▶ **Material to process**:
--- --- ---

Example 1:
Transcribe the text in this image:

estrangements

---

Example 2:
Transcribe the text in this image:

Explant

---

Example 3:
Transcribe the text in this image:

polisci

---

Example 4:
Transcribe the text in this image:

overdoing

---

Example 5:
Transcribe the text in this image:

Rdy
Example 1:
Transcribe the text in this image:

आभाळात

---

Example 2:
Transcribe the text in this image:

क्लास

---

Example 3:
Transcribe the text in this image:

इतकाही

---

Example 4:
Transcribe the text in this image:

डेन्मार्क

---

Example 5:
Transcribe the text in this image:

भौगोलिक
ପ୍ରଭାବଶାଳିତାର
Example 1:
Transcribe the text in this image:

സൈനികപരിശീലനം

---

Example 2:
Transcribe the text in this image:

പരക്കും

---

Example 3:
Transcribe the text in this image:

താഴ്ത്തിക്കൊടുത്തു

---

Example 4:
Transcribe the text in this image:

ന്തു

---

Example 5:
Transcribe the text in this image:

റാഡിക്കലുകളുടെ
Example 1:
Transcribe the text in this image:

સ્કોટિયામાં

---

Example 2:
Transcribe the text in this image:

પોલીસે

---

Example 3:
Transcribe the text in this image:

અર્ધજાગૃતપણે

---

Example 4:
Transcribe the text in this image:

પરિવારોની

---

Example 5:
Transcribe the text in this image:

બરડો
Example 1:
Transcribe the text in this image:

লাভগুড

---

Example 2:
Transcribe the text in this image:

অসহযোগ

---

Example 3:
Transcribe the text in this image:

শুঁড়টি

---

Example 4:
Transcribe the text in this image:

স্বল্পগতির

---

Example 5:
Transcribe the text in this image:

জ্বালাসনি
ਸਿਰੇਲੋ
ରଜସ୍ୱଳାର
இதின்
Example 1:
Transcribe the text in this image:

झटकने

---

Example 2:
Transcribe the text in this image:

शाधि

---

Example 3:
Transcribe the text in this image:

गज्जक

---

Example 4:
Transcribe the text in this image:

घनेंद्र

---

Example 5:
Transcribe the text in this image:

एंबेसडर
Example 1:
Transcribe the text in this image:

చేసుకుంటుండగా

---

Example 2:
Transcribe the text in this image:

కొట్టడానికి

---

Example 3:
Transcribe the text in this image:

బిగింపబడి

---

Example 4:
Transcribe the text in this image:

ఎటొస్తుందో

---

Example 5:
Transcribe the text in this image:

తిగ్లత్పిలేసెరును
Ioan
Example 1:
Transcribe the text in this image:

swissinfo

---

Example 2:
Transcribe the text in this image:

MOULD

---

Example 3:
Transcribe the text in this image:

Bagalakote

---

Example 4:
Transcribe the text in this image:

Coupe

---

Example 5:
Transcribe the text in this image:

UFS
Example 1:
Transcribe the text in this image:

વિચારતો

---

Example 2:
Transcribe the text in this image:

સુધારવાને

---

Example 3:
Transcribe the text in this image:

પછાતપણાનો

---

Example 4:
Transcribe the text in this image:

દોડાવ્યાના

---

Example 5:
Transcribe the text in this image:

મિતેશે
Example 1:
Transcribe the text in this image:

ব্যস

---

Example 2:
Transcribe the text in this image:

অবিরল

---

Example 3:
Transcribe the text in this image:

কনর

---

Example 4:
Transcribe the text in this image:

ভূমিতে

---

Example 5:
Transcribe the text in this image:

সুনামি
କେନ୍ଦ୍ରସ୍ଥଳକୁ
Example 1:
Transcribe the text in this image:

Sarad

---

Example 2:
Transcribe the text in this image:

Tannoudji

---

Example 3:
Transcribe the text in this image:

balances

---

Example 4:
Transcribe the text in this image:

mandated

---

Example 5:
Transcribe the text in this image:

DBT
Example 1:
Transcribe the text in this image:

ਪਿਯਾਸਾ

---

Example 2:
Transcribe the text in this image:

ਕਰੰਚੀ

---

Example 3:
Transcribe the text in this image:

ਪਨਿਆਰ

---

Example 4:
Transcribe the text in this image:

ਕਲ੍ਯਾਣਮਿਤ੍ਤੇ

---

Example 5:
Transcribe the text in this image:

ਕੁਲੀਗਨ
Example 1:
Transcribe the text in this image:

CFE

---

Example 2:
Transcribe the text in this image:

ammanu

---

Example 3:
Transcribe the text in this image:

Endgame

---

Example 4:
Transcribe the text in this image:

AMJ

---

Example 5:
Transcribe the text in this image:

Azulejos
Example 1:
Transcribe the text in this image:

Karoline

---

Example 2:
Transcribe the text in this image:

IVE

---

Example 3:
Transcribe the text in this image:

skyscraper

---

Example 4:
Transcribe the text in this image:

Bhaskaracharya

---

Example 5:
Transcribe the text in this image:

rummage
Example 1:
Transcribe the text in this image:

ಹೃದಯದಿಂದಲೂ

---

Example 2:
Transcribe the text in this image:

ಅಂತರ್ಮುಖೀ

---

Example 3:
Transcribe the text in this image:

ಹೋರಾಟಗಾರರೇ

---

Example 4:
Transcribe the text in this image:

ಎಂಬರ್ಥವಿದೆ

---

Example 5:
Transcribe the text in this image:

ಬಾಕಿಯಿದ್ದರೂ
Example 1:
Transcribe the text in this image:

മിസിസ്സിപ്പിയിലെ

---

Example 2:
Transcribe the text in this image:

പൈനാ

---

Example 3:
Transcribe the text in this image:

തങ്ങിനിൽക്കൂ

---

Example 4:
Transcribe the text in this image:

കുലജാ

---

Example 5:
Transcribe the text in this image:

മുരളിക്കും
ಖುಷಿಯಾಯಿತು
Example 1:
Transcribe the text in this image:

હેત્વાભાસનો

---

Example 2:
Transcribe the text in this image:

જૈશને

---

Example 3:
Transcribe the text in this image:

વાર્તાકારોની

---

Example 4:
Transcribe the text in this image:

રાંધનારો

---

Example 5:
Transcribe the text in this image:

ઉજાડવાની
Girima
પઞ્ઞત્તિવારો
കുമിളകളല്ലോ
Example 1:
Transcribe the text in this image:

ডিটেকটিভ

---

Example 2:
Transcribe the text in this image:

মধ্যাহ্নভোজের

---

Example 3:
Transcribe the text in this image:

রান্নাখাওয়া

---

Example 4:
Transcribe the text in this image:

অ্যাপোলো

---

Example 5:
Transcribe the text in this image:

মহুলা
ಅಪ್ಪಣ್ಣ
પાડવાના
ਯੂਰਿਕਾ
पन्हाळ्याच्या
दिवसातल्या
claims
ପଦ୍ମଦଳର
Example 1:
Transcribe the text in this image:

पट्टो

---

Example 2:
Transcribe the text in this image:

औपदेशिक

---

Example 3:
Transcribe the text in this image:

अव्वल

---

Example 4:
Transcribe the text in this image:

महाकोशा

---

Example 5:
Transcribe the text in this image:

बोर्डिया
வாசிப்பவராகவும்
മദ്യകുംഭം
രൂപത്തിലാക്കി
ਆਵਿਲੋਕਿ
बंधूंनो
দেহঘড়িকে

--- --- ---

▶ **Exercise description**: All entries above are to be transcribed verbatim.

▶ **Task solution**:
Example 1:
Transcribe the text in this image:

estrangements

---

Example 2:
Transcribe the text in this image:

Explant

---

Example 3:
Transcribe the text in this image:

polisci

---

Example 4:
Transcribe the text in this image:

overdoing

---

Example 5:
Transcribe the text in this image:

Rdy
Example 1:
Transcribe the text in this image:

आभाळात

---

Example 2:
Transcribe the text in this image:

क्लास

---

Example 3:
Transcribe the text in this image:

इतकाही

---

Example 4:
Transcribe the text in this image:

डेन्मार्क

---

Example 5:
Transcribe the text in this image:

भौगोलिक
ପ୍ରଭାବଶାଳିତାର
Example 1:
Transcribe the text in this image:

സൈനികപരിശീലനം

---

Example 2:
Transcribe the text in this image:

പരക്കും

---

Example 3:
Transcribe the text in this image:

താഴ്ത്തിക്കൊടുത്തു

---

Example 4:
Transcribe the text in this image:

ന്തു

---

Example 5:
Transcribe the text in this image:

റാഡിക്കലുകളുടെ
Example 1:
Transcribe the text in this image:

સ્કોટિયામાં

---

Example 2:
Transcribe the text in this image:

પોલીસે

---

Example 3:
Transcribe the text in this image:

અર્ધજાગૃતપણે

---

Example 4:
Transcribe the text in this image:

પરિવારોની

---

Example 5:
Transcribe the text in this image:

બરડો
Example 1:
Transcribe the text in this image:

লাভগুড

---

Example 2:
Transcribe the text in this image:

অসহযোগ

---

Example 3:
Transcribe the text in this image:

শুঁড়টি

---

Example 4:
Transcribe the text in this image:

স্বল্পগতির

---

Example 5:
Transcribe the text in this image:

জ্বালাসনি
ਸਿਰੇਲੋ
ରଜସ୍ୱଳାର
இதின்
Example 1:
Transcribe the text in this image:

झटकने

---

Example 2:
Transcribe the text in this image:

शाधि

---

Example 3:
Transcribe the text in this image:

गज्जक

---

Example 4:
Transcribe the text in this image:

घनेंद्र

---

Example 5:
Transcribe the text in this image:

एंबेसडर
Example 1:
Transcribe the text in this image:

చేసుకుంటుండగా

---

Example 2:
Transcribe the text in this image:

కొట్టడానికి

---

Example 3:
Transcribe the text in this image:

బిగింపబడి

---

Example 4:
Transcribe the text in this image:

ఎటొస్తుందో

---

Example 5:
Transcribe the text in this image:

తిగ్లత్పిలేసెరును
Ioan
Example 1:
Transcribe the text in this image:

swissinfo

---

Example 2:
Transcribe the text in this image:

MOULD

---

Example 3:
Transcribe the text in this image:

Bagalakote

---

Example 4:
Transcribe the text in this image:

Coupe

---

Example 5:
Transcribe the text in this image:

UFS
Example 1:
Transcribe the text in this image:

વિચારતો

---

Example 2:
Transcribe the text in this image:

સુધારવાને

---

Example 3:
Transcribe the text in this image:

પછાતપણાનો

---

Example 4:
Transcribe the text in this image:

દોડાવ્યાના

---

Example 5:
Transcribe the text in this image:

મિતેશે
Example 1:
Transcribe the text in this image:

ব্যস

---

Example 2:
Transcribe the text in this image:

অবিরল

---

Example 3:
Transcribe the text in this image:

কনর

---

Example 4:
Transcribe the text in this image:

ভূমিতে

---

Example 5:
Transcribe the text in this image:

সুনামি
କେନ୍ଦ୍ରସ୍ଥଳକୁ
Example 1:
Transcribe the text in this image:

Sarad

---

Example 2:
Transcribe the text in this image:

Tannoudji

---

Example 3:
Transcribe the text in this image:

balances

---

Example 4:
Transcribe the text in this image:

mandated

---

Example 5:
Transcribe the text in this image:

DBT
Example 1:
Transcribe the text in this image:

ਪਿਯਾਸਾ

---

Example 2:
Transcribe the text in this image:

ਕਰੰਚੀ

---

Example 3:
Transcribe the text in this image:

ਪਨਿਆਰ

---

Example 4:
Transcribe the text in this image:

ਕਲ੍ਯਾਣਮਿਤ੍ਤੇ

---

Example 5:
Transcribe the text in this image:

ਕੁਲੀਗਨ
Example 1:
Transcribe the text in this image:

CFE

---

Example 2:
Transcribe the text in this image:

ammanu

---

Example 3:
Transcribe the text in this image:

Endgame

---

Example 4:
Transcribe the text in this image:

AMJ

---

Example 5:
Transcribe the text in this image:

Azulejos
Example 1:
Transcribe the text in this image:

Karoline

---

Example 2:
Transcribe the text in this image:

IVE

---

Example 3:
Transcribe the text in this image:

skyscraper

---

Example 4:
Transcribe the text in this image:

Bhaskaracharya

---

Example 5:
Transcribe the text in this image:

rummage
Example 1:
Transcribe the text in this image:

ಹೃದಯದಿಂದಲೂ

---

Example 2:
Transcribe the text in this image:

ಅಂತರ್ಮುಖೀ

---

Example 3:
Transcribe the text in this image:

ಹೋರಾಟಗಾರರೇ

---

Example 4:
Transcribe the text in this image:

ಎಂಬರ್ಥವಿದೆ

---

Example 5:
Transcribe the text in this image:

ಬಾಕಿಯಿದ್ದರೂ
Example 1:
Transcribe the text in this image:

മിസിസ്സിപ്പിയിലെ

---

Example 2:
Transcribe the text in this image:

പൈനാ

---

Example 3:
Transcribe the text in this image:

തങ്ങിനിൽക്കൂ

---

Example 4:
Transcribe the text in this image:

കുലജാ

---

Example 5:
Transcribe the text in this image:

മുരളിക്കും
ಖುಷಿಯಾಯಿತು
Example 1:
Transcribe the text in this image:

હેત્વાભાસનો

---

Example 2:
Transcribe the text in this image:

જૈશને

---

Example 3:
Transcribe the text in this image:

વાર્તાકારોની

---

Example 4:
Transcribe the text in this image:

રાંધનારો

---

Example 5:
Transcribe the text in this image:

ઉજાડવાની
Girima
પઞ્ઞત્તિવારો
കുമിളകളല്ലോ
Example 1:
Transcribe the text in this image:

ডিটেকটিভ

---

Example 2:
Transcribe the text in this image:

মধ্যাহ্নভোজের

---

Example 3:
Transcribe the text in this image:

রান্নাখাওয়া

---

Example 4:
Transcribe the text in this image:

অ্যাপোলো

---

Example 5:
Transcribe the text in this image:

মহুলা
ಅಪ್ಪಣ್ಣ
પાડવાના
ਯੂਰਿਕਾ
पन्हाळ्याच्या
दिवसातल्या
claims
ପଦ୍ମଦଳର
Example 1:
Transcribe the text in this image:

पट्टो

---

Example 2:
Transcribe the text in this image:

औपदेशिक

---

Example 3:
Transcribe the text in this image:

अव्वल

---

Example 4:
Transcribe the text in this image:

महाकोशा

---

Example 5:
Transcribe the text in this image:

बोर्डिया
வாசிப்பவராகவும்
മദ്യകുംഭം
രൂപത്തിലാക്കി
ਆਵਿਲੋਕਿ
बंधूंनो
দেহঘড়িকে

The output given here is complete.